• Page excerpt:
(CNS News) – Ten alleged MS-13 gang members have been indicted by a federal grand jury in the Southern District of Texas on a series of charges, including seven murders that “were allegedly brutal in nature.” Some of the crimes also occurred in Maryland.
On Aug. 25, 2022, the Department of justice issued a press release about the indictment. The indictment charges 10 alleged MS-13 gang members with “crimes including racketeering conspiracy, murder, attempted murder, and conspiracy to murder in aid of racketeering, related firearms charges, and obstruction of justice.”
The indictment includes allegations that the defendants “were leaders and members” of La Mara Salvatrucha, or “MS-13.” The defendants face criminal charges “related to seven murders, one attempted murder, and one murder conspiracy,” the DOJ release reports.
These crimes allegedly took place between 2015 through 2018 in the Southern District of Texas and the District of Maryland.
The indictment states:
“In or around July 2018, WALTER ANTONIO CHICAS-GARCIA, A/K/A ‘WALTER,’ A/K/A ‘MEJIA,’ and others contacted MS-13 leaders in El Salvador, including FRANKLIN TREJO-CHAVARRIA, A/K/A ‘IMPULSIVO,’ and others known and unknown to the Grand Jury, and requested and received permission to murder Elian Ortiz, a seventeen year-old male, because he wanted to leave MS-13.”
“On or about July 3, 2018, WALTER ANTONIO CHICAS-GARCIA, A/K/A ‘WALTER,’ A/K/A ‘MEJIA,’ and others known and unknown to the Grand Jury, lured Elian Ortiz to a wooded area in Houston, Texas, in order to murder Elian Ortiz.”

• Stated goal 1: Reproduce the stretch of the MS-13 indictment article from "(CNS News) –" through "occurred in Maryland." word for word.
• Stated goal 2: According to the MS-13 indictment article, why did Walter Antonio Chicas-Garcia and others seek permission to murder Elian Ortiz?

• Extracted information:

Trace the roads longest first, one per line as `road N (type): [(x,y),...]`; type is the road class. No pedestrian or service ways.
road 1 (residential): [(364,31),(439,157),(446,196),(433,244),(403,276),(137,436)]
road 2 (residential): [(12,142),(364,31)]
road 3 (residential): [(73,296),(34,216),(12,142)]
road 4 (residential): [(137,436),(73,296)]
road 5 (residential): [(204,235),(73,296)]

• Written answer 1:
(CNS News) – Ten alleged MS-13 gang members have been indicted by a federal grand jury in the Southern District of Texas on a series of charges, including seven murders that “were allegedly brutal in nature.” Some of the crimes also occurred in Maryland.

• Written answer 2: The quoted indictment states that they requested and received permission from MS-13 leaders in El Salvador to murder Elian Ortiz because he wanted to leave MS-13.